Counting every line in the entries below where the word "rest" occurs, report how many there are. Give only that number.

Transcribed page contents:
============
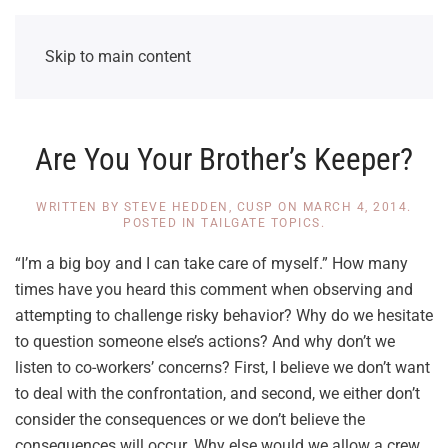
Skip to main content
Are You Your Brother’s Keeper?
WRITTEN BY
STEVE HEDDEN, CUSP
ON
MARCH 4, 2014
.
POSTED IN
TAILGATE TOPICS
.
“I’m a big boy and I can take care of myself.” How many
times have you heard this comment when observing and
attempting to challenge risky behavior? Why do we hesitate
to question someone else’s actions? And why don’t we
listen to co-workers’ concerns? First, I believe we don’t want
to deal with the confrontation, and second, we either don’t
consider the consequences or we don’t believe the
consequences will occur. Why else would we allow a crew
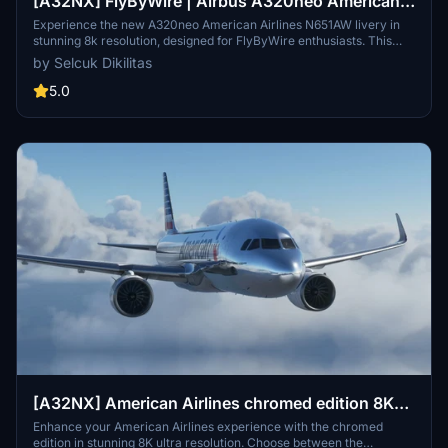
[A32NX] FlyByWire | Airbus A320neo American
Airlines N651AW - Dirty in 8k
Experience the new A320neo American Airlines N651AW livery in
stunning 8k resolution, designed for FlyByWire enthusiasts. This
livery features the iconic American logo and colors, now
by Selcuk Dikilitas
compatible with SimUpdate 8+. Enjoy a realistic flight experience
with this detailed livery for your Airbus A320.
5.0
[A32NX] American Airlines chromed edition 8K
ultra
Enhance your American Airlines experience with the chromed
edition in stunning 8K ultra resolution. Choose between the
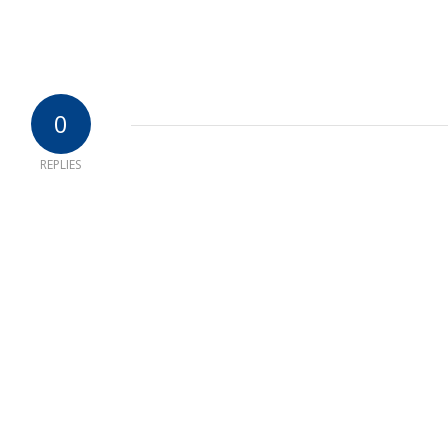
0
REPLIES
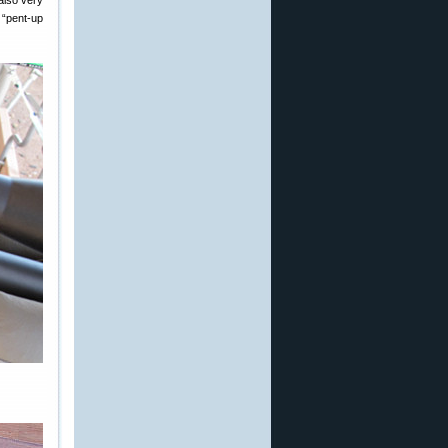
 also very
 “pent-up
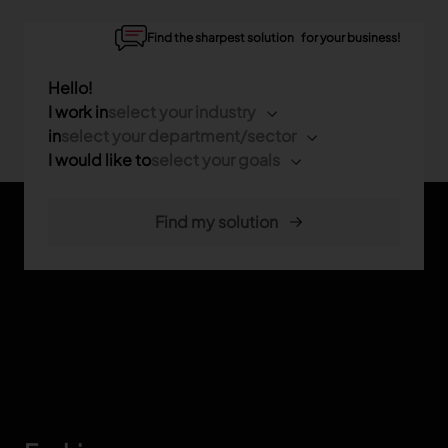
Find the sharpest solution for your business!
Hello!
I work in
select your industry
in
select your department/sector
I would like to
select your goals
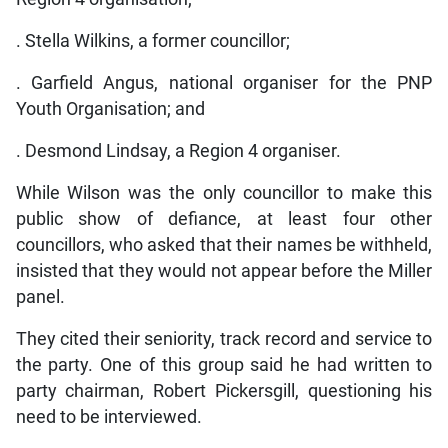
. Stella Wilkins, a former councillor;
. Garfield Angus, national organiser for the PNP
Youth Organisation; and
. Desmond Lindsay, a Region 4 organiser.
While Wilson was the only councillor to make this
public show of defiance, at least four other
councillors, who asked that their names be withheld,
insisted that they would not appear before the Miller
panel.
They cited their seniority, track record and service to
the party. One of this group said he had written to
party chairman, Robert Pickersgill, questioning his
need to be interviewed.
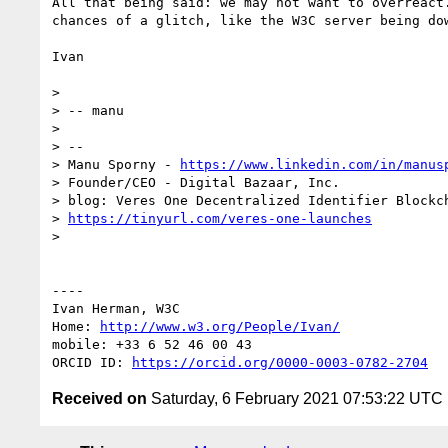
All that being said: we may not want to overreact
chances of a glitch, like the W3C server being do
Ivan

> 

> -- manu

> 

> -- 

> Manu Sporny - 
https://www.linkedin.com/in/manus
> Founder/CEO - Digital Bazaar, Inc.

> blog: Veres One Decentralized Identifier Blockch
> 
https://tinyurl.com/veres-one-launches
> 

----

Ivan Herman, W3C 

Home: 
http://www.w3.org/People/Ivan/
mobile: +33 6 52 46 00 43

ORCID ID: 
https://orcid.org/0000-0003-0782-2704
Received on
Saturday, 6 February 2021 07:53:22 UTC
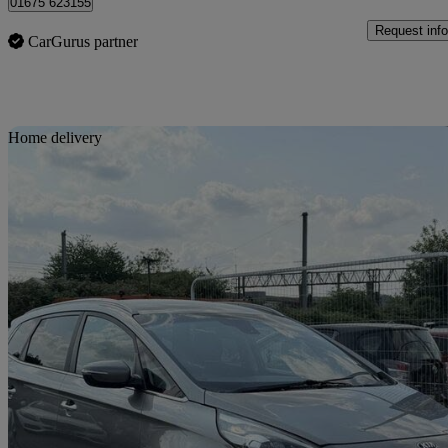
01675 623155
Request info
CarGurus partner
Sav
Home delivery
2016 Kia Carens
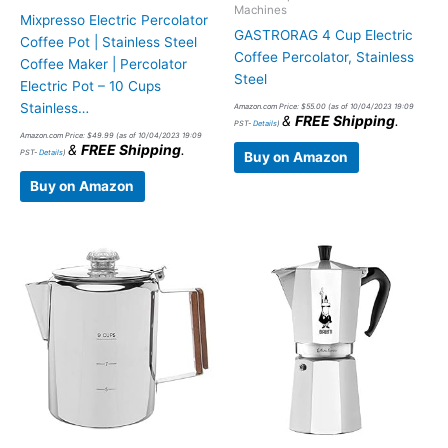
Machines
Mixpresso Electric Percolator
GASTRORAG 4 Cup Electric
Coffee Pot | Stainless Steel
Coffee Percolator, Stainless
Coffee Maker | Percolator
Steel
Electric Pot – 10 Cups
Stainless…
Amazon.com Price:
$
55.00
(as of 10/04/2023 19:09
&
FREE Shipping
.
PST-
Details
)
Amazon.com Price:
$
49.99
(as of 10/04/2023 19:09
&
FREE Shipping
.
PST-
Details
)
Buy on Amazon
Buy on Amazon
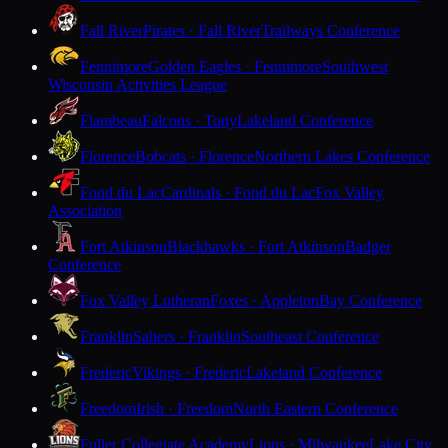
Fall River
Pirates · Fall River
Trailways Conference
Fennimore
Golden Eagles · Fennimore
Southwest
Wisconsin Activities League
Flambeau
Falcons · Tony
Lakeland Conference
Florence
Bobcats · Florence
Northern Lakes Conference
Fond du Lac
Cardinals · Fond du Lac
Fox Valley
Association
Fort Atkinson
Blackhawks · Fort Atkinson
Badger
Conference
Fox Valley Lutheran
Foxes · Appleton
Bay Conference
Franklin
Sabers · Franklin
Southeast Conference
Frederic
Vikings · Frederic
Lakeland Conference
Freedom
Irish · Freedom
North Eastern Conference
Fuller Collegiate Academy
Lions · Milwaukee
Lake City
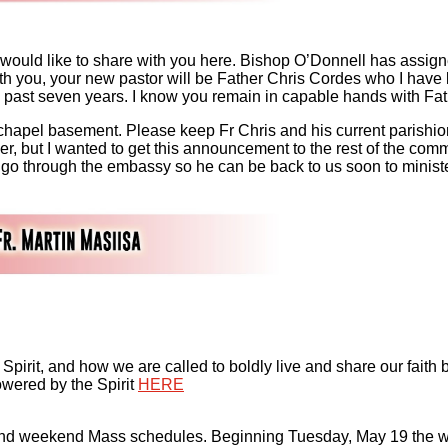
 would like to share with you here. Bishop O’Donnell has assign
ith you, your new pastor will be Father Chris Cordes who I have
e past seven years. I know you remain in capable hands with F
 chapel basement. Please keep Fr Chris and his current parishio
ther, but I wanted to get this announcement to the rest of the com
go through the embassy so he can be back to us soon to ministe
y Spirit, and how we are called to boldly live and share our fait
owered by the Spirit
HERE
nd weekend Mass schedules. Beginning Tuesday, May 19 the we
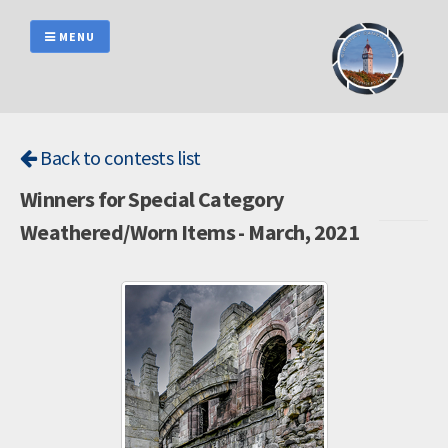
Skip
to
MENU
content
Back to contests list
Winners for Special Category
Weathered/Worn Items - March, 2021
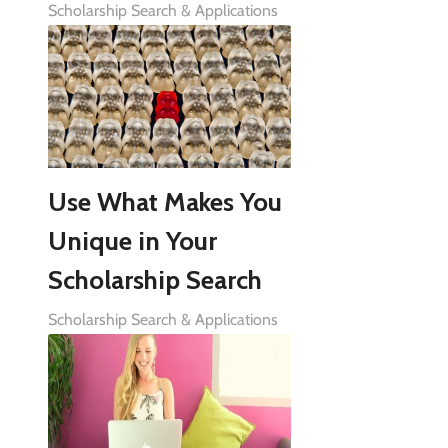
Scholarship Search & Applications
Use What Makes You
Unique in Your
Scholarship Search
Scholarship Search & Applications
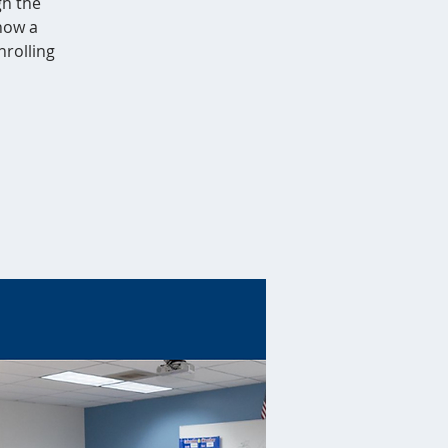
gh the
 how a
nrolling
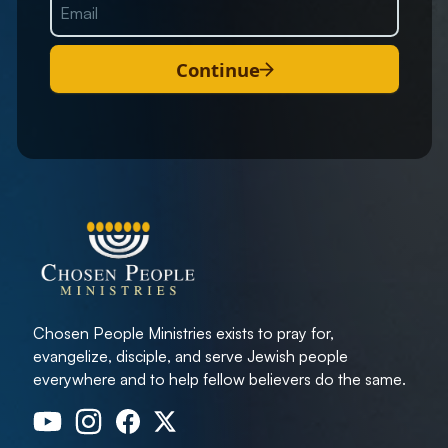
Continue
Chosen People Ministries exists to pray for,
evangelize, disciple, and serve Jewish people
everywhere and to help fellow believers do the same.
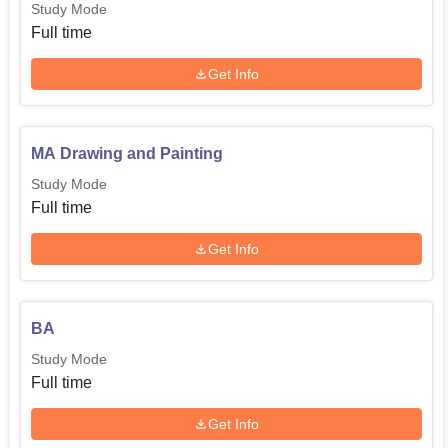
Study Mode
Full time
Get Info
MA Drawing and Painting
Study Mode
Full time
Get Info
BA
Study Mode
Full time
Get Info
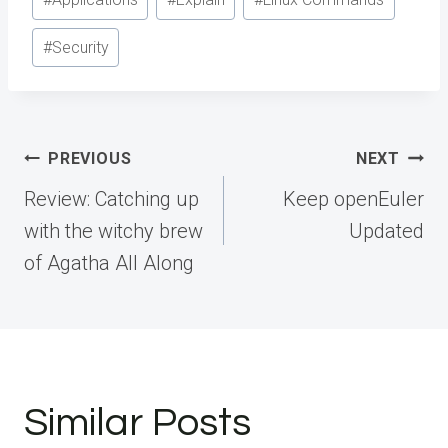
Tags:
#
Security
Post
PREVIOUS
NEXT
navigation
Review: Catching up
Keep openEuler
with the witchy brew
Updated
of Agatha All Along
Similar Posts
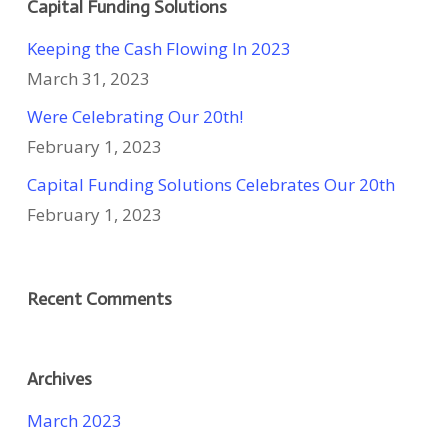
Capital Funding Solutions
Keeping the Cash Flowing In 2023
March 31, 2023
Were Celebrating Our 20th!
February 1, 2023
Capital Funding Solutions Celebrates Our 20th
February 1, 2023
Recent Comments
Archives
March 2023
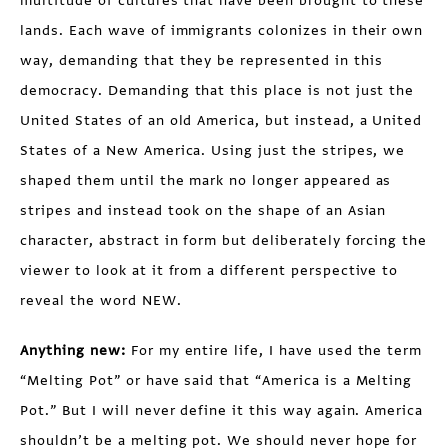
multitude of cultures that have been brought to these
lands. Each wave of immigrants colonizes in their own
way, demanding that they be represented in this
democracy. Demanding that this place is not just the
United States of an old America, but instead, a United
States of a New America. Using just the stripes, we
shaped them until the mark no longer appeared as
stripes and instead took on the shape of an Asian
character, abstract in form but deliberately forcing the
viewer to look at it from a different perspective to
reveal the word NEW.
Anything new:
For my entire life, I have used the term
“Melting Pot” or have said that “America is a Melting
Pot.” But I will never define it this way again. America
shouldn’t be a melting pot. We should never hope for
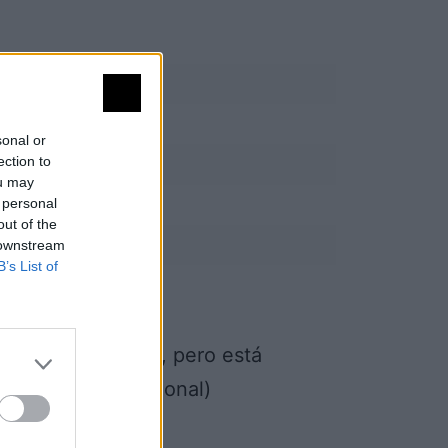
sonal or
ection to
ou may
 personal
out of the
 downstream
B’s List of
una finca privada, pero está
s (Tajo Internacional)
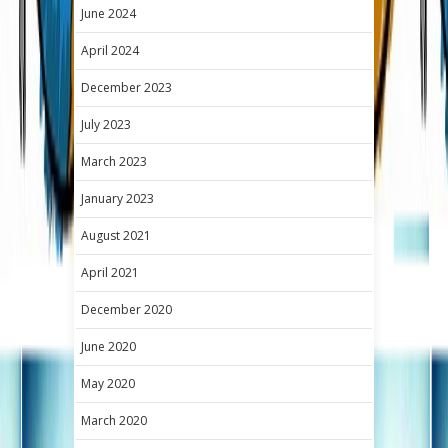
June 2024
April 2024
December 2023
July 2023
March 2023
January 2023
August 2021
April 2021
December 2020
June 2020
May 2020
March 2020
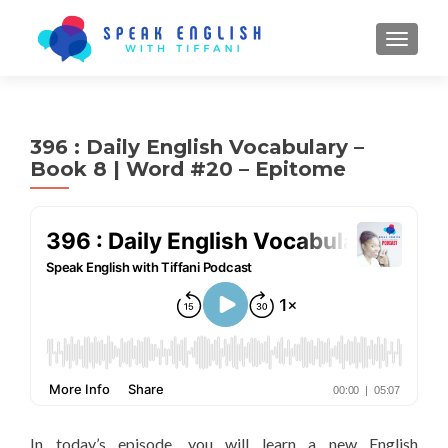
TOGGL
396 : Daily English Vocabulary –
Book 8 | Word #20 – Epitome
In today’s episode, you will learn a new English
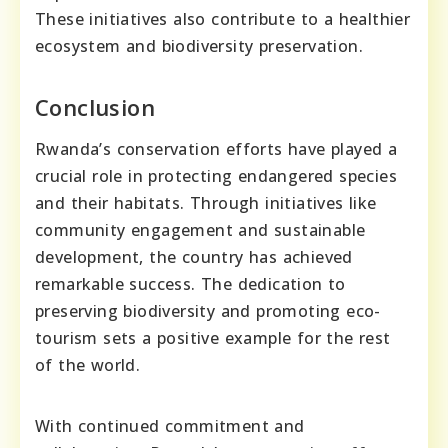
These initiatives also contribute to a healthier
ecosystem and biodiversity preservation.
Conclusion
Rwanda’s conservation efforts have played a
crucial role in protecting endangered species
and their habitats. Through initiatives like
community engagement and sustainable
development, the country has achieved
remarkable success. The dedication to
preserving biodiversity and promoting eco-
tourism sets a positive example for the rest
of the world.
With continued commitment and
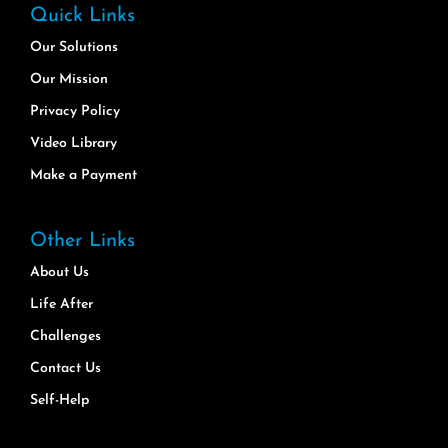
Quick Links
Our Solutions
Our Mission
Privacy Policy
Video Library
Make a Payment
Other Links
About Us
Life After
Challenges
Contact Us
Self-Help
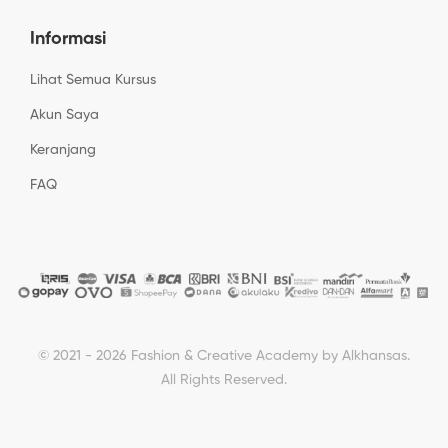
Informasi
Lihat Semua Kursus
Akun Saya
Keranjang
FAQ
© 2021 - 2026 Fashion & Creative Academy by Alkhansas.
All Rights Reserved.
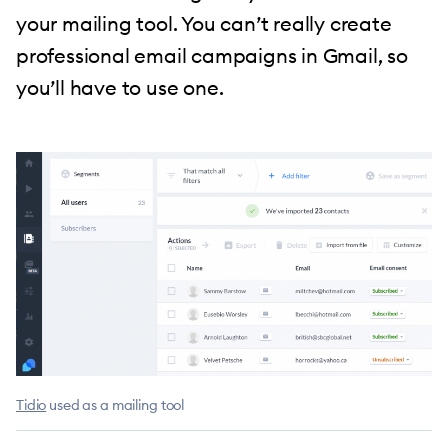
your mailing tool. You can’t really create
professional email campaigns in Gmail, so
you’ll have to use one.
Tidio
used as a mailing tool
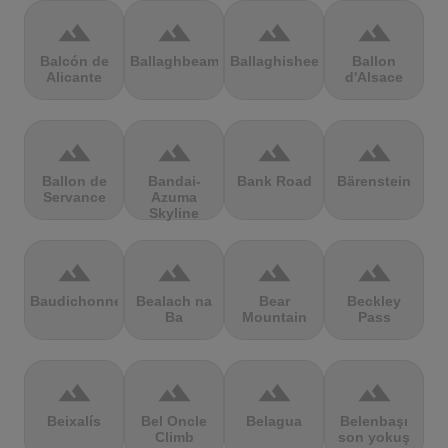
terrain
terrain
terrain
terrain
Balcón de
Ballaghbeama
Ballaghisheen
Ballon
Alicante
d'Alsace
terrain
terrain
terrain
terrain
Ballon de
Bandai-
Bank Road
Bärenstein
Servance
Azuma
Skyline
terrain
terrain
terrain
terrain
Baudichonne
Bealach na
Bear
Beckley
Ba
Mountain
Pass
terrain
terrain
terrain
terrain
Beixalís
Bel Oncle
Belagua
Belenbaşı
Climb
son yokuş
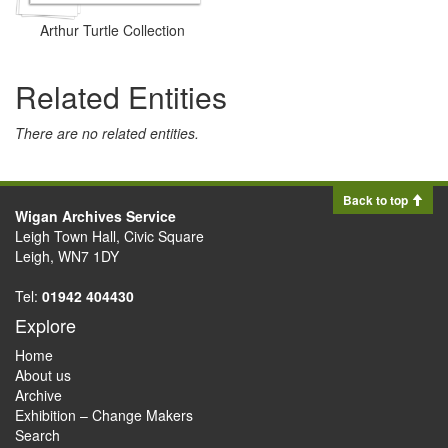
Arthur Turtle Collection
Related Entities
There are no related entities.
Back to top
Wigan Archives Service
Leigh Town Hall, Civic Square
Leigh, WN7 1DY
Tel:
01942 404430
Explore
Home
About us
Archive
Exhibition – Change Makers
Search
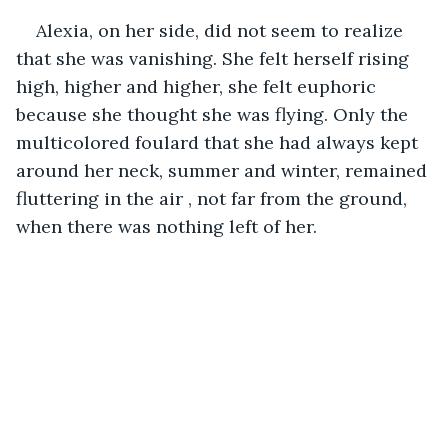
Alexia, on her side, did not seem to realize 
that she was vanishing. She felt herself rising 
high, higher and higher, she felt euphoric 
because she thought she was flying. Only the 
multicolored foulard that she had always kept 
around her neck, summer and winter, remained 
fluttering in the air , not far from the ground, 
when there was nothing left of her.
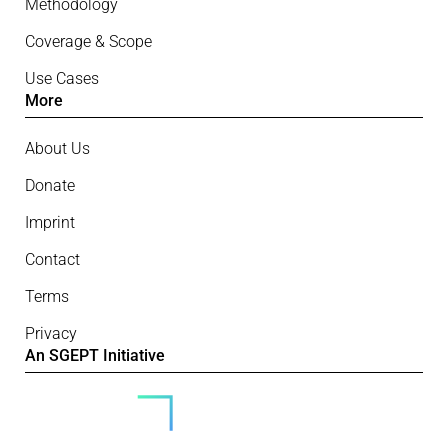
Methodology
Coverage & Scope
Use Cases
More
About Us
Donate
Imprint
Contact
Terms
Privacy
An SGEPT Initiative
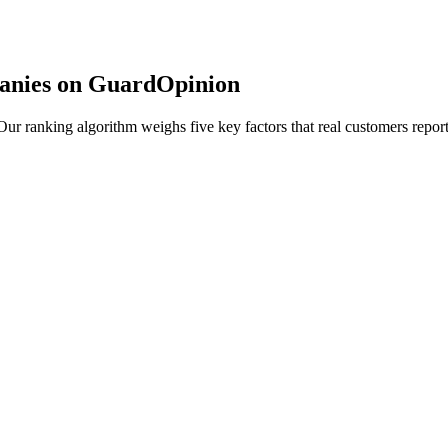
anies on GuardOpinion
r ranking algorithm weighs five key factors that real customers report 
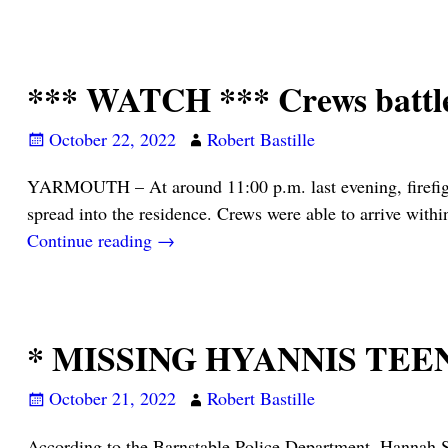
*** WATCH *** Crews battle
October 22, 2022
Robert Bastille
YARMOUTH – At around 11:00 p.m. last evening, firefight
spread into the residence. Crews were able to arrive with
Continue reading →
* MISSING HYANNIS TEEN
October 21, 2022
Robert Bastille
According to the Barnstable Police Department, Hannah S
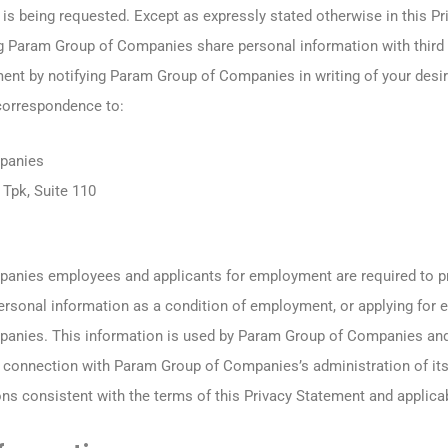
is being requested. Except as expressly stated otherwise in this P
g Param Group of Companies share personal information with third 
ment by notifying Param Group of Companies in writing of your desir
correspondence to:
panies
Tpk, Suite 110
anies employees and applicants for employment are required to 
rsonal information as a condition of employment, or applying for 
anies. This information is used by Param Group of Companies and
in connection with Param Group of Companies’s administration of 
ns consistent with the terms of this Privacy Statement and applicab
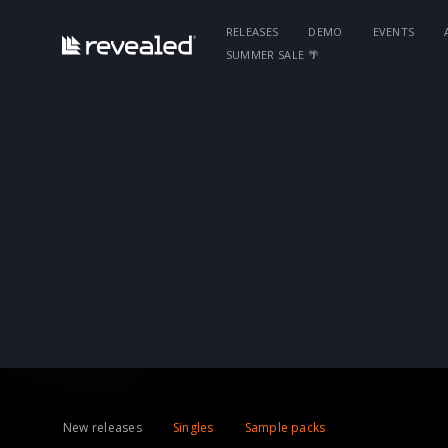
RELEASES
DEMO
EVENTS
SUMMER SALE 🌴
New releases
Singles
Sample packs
============
TASK ANSWER: 2